EXERCISE
Rewrite every line of the data below, substituting "Стеклоподъемники" for each occurrence of "Электростеклоподъемники" and leaving all other text unchanged.

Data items
----------------
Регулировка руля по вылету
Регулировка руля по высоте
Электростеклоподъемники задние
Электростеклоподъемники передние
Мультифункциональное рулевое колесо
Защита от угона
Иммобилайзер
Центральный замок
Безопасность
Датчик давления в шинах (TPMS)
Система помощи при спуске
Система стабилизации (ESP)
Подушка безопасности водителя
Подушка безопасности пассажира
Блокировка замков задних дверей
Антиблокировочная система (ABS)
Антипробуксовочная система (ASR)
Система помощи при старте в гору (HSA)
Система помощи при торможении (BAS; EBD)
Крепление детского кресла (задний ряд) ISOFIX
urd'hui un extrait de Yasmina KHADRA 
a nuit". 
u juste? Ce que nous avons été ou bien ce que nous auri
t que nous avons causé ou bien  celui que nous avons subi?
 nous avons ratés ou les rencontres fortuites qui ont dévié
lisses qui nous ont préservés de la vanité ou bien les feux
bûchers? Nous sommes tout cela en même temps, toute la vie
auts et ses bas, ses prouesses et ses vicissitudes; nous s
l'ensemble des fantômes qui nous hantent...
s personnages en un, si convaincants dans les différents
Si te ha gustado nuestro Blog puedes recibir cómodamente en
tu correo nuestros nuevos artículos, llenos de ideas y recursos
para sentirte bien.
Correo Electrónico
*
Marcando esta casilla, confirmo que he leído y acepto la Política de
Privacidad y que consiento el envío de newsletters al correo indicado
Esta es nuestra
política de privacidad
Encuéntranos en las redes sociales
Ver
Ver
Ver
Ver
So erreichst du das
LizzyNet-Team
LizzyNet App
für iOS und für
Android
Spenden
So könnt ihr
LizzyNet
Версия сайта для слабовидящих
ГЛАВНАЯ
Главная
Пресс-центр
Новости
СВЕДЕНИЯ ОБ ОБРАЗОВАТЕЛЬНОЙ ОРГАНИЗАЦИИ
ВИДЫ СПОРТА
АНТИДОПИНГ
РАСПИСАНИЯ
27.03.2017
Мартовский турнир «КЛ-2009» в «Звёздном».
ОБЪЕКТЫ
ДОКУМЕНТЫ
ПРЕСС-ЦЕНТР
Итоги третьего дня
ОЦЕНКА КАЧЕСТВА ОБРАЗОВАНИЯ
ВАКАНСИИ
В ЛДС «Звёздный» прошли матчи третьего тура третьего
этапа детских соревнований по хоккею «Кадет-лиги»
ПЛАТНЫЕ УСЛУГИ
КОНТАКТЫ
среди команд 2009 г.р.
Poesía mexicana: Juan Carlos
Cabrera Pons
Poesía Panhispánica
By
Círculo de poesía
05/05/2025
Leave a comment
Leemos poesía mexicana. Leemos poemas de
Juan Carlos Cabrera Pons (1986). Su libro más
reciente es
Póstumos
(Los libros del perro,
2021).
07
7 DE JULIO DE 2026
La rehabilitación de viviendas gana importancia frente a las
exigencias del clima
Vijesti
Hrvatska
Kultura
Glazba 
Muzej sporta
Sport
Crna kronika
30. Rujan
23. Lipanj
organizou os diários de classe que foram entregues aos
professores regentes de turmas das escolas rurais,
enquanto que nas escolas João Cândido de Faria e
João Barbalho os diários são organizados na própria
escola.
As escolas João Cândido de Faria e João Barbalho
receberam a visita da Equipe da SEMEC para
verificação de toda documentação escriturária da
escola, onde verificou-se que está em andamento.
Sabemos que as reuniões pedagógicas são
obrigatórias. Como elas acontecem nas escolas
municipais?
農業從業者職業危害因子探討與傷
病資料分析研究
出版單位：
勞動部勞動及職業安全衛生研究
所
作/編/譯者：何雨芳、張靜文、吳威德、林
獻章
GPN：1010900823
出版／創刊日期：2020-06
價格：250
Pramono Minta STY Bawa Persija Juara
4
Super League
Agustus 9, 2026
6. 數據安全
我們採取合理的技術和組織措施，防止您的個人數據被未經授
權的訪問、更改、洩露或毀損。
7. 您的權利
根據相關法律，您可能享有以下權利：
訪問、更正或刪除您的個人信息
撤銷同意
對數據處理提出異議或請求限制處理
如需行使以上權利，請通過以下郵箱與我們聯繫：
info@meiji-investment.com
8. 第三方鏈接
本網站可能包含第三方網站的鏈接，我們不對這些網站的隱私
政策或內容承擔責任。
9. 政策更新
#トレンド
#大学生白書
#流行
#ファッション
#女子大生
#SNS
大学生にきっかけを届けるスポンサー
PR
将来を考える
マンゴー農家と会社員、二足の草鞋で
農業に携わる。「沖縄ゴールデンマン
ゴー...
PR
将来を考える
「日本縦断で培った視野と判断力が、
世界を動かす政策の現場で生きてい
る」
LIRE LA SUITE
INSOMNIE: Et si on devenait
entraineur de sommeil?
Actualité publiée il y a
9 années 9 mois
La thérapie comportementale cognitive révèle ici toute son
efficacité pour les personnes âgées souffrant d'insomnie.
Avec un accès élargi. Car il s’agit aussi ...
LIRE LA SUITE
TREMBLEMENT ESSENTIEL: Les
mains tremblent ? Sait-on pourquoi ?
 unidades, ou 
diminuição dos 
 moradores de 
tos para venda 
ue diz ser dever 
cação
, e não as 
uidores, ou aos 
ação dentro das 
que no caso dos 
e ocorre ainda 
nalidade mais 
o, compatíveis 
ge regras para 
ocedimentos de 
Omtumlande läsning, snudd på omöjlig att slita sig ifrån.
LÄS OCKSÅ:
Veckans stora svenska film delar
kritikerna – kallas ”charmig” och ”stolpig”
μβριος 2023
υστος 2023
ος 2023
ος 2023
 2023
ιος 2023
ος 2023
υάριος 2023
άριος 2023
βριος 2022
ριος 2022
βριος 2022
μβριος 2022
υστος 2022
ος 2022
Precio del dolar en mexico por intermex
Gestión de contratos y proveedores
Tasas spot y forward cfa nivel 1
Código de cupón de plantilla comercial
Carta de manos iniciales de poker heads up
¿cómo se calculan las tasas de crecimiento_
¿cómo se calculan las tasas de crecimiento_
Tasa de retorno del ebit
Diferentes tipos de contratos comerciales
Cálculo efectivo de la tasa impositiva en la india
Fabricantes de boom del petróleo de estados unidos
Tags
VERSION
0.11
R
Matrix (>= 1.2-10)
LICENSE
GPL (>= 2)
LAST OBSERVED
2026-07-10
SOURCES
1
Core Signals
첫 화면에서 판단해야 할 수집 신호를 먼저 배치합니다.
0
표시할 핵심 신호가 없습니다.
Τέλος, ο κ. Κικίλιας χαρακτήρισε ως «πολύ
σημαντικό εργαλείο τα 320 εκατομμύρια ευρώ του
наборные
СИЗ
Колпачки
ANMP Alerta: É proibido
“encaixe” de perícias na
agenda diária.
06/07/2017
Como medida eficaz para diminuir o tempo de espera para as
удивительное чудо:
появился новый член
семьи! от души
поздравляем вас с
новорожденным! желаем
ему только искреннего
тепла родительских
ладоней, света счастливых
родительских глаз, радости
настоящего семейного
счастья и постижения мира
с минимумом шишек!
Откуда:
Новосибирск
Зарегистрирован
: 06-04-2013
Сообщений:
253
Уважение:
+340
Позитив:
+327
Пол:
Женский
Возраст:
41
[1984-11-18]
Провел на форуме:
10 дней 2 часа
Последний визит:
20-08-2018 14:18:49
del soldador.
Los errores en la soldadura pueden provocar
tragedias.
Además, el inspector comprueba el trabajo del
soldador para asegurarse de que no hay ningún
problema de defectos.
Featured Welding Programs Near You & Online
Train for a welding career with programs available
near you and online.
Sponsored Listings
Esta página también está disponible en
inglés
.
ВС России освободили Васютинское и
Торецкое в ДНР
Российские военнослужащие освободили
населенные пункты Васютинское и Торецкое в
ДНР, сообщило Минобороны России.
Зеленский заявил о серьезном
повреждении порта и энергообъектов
----------------
SOLUTION
Регулировка руля по вылету
Регулировка руля по высоте
Стеклоподъемники задние
Стеклоподъемники передние
Мультифункциональное рулевое колесо
Защита от угона
Иммобилайзер
Центральный замок
Безопасность
Датчик давления в шинах (TPMS)
Система помощи при спуске
Система стабилизации (ESP)
Подушка безопасности водителя
Подушка безопасности пассажира
Блокировка замков задних дверей
Антиблокировочная система (ABS)
Антипробуксовочная система (ASR)
Система помощи при старте в гору (HSA)
Система помощи при торможении (BAS; EBD)
Крепление детского кресла (задний ряд) ISOFIX
urd'hui un extrait de Yasmina KHADRA 
a nuit". 
u juste? Ce que nous avons été ou bien ce que nous auri
t que nous avons causé ou bien  celui que nous avons subi?
 nous avons ratés ou les rencontres fortuites qui ont dévié
lisses qui nous ont préservés de la vanité ou bien les feux
bûchers? Nous sommes tout cela en même temps, toute la vie
auts et ses bas, ses prouesses et ses vicissitudes; nous s
l'ensemble des fantômes qui nous hantent...
s personnages en un, si convaincants dans les différents
Si te ha gustado nuestro Blog puedes recibir cómodamente en
tu correo nuestros nuevos artículos, llenos de ideas y recursos
para sentirte bien.
Correo Electrónico
*
Marcando esta casilla, confirmo que he leído y acepto la Política de
Privacidad y que consiento el envío de newsletters al correo indicado
Esta es nuestra
política de privacidad
Encuéntranos en las redes sociales
Ver
Ver
Ver
Ver
So erreichst du das
LizzyNet-Team
LizzyNet App
für iOS und für
Android
Spenden
So könnt ihr
LizzyNet
Версия сайта для слабовидящих
ГЛАВНАЯ
Главная
Пресс-центр
Новости
СВЕДЕНИЯ ОБ ОБРАЗОВАТЕЛЬНОЙ ОРГАНИЗАЦИИ
ВИДЫ СПОРТА
АНТИДОПИНГ
РАСПИСАНИЯ
27.03.2017
Мартовский турнир «КЛ-2009» в «Звёздном».
ОБЪЕКТЫ
ДОКУМЕНТЫ
ПРЕСС-ЦЕНТР
Итоги третьего дня
ОЦЕНКА КАЧЕСТВА ОБРАЗОВАНИЯ
ВАКАНСИИ
В ЛДС «Звёздный» прошли матчи третьего тура третьего
этапа детских соревнований по хоккею «Кадет-лиги»
ПЛАТНЫЕ УСЛУГИ
КОНТАКТЫ
среди команд 2009 г.р.
Poesía mexicana: Juan Carlos
Cabrera Pons
Poesía Panhispánica
By
Círculo de poesía
05/05/2025
Leave a comment
Leemos poesía mexicana. Leemos poemas de
Juan Carlos Cabrera Pons (1986). Su libro más
reciente es
Póstumos
(Los libros del perro,
2021).
07
7 DE JULIO DE 2026
La rehabilitación de viviendas gana importancia frente a las
exigencias del clima
Vijesti
Hrvatska
Kultura
Glazba 
Muzej sporta
Sport
Crna kronika
30. Rujan
23. Lipanj
organizou os diários de classe que foram entregues aos
professores regentes de turmas das escolas rurais,
enquanto que nas escolas João Cândido de Faria e
João Barbalho os diários são organizados na própria
escola.
As escolas João Cândido de Faria e João Barbalho
receberam a visita da Equipe da SEMEC para
verificação de toda documentação escriturária da
escola, onde verificou-se que está em andamento.
Sabemos que as reuniões pedagógicas são
obrigatórias. Como elas acontecem nas escolas
municipais?
農業從業者職業危害因子探討與傷
病資料分析研究
出版單位：
勞動部勞動及職業安全衛生研究
所
作/編/譯者：何雨芳、張靜文、吳威德、林
獻章
GPN：1010900823
出版／創刊日期：2020-06
價格：250
Pramono Minta STY Bawa Persija Juara
4
Super League
Agustus 9, 2026
6. 數據安全
我們採取合理的技術和組織措施，防止您的個人數據被未經授
權的訪問、更改、洩露或毀損。
7. 您的權利
根據相關法律，您可能享有以下權利：
訪問、更正或刪除您的個人信息
撤銷同意
對數據處理提出異議或請求限制處理
如需行使以上權利，請通過以下郵箱與我們聯繫：
info@meiji-investment.com
8. 第三方鏈接
本網站可能包含第三方網站的鏈接，我們不對這些網站的隱私
政策或內容承擔責任。
9. 政策更新
#トレンド
#大学生白書
#流行
#ファッション
#女子大生
#SNS
大学生にきっかけを届けるスポンサー
PR
将来を考える
マンゴー農家と会社員、二足の草鞋で
農業に携わる。「沖縄ゴールデンマン
ゴー...
PR
将来を考える
「日本縦断で培った視野と判断力が、
世界を動かす政策の現場で生きてい
る」
LIRE LA SUITE
INSOMNIE: Et si on devenait
entraineur de sommeil?
Actualité publiée il y a
9 années 9 mois
La thérapie comportementale cognitive révèle ici toute son
efficacité pour les personnes âgées souffrant d'insomnie.
Avec un accès élargi. Car il s’agit aussi ...
LIRE LA SUITE
TREMBLEMENT ESSENTIEL: Les
mains tremblent ? Sait-on pourquoi ?
 unidades, ou 
diminuição dos 
 moradores de 
tos para venda 
ue diz ser dever 
cação
, e não as 
uidores, ou aos 
ação dentro das 
que no caso dos 
e ocorre ainda 
nalidade mais 
o, compatíveis 
ge regras para 
ocedimentos de 
Omtumlande läsning, snudd på omöjlig att slita sig ifrån.
LÄS OCKSÅ:
Veckans stora svenska film delar
kritikerna – kallas ”charmig” och ”stolpig”
μβριος 2023
υστος 2023
ος 2023
ος 2023
 2023
ιος 2023
ος 2023
υάριος 2023
άριος 2023
βριος 2022
ριος 2022
βριος 2022
μβριος 2022
υστος 2022
ος 2022
Precio del dolar en mexico por intermex
Gestión de contratos y proveedores
Tasas spot y forward cfa nivel 1
Código de cupón de plantilla comercial
Carta de manos iniciales de poker heads up
¿cómo se calculan las tasas de crecimiento_
¿cómo se calculan las tasas de crecimiento_
Tasa de retorno del ebit
Diferentes tipos de contratos comerciales
Cálculo efectivo de la tasa impositiva en la india
Fabricantes de boom del petróleo de estados unidos
Tags
VERSION
0.11
R
Matrix (>= 1.2-10)
LICENSE
GPL (>= 2)
LAST OBSERVED
2026-07-10
SOURCES
1
Core Signals
첫 화면에서 판단해야 할 수집 신호를 먼저 배치합니다.
0
표시할 핵심 신호가 없습니다.
Τέλος, ο κ. Κικίλιας χαρακτήρισε ως «πολύ
σημαντικό εργαλείο τα 320 εκατομμύρια ευρώ του
наборные
СИЗ
Колпачки
ANMP Alerta: É proibido
“encaixe” de perícias na
agenda diária.
06/07/2017
Como medida eficaz para diminuir o tempo de espera para as
удивительное чудо:
появился новый член
семьи! от души
поздравляем вас с
новорожденным! желаем
ему только искреннего
тепла родительских
ладоней, света счастливых
родительских глаз, радости
настоящего семейного
счастья и постижения мира
с минимумом шишек!
Откуда:
Новосибирск
Зарегистрирован
: 06-04-2013
Сообщений:
253
Уважение:
+340
Позитив:
+327
Пол:
Женский
Возраст:
41
[1984-11-18]
Провел на форуме:
10 дней 2 часа
Последний визит:
20-08-2018 14:18:49
del soldador.
Los errores en la soldadura pueden provocar
tragedias.
Además, el inspector comprueba el trabajo del
soldador para asegurarse de que no hay ningún
problema de defectos.
Featured Welding Programs Near You & Online
Train for a welding career with programs available
near you and online.
Sponsored Listings
Esta página también está disponible en
inglés
.
ВС России освободили Васютинское и
Торецкое в ДНР
Российские военнослужащие освободили
населенные пункты Васютинское и Торецкое в
ДНР, сообщило Минобороны России.
Зеленский заявил о серьезном
повреждении порта и энергообъектов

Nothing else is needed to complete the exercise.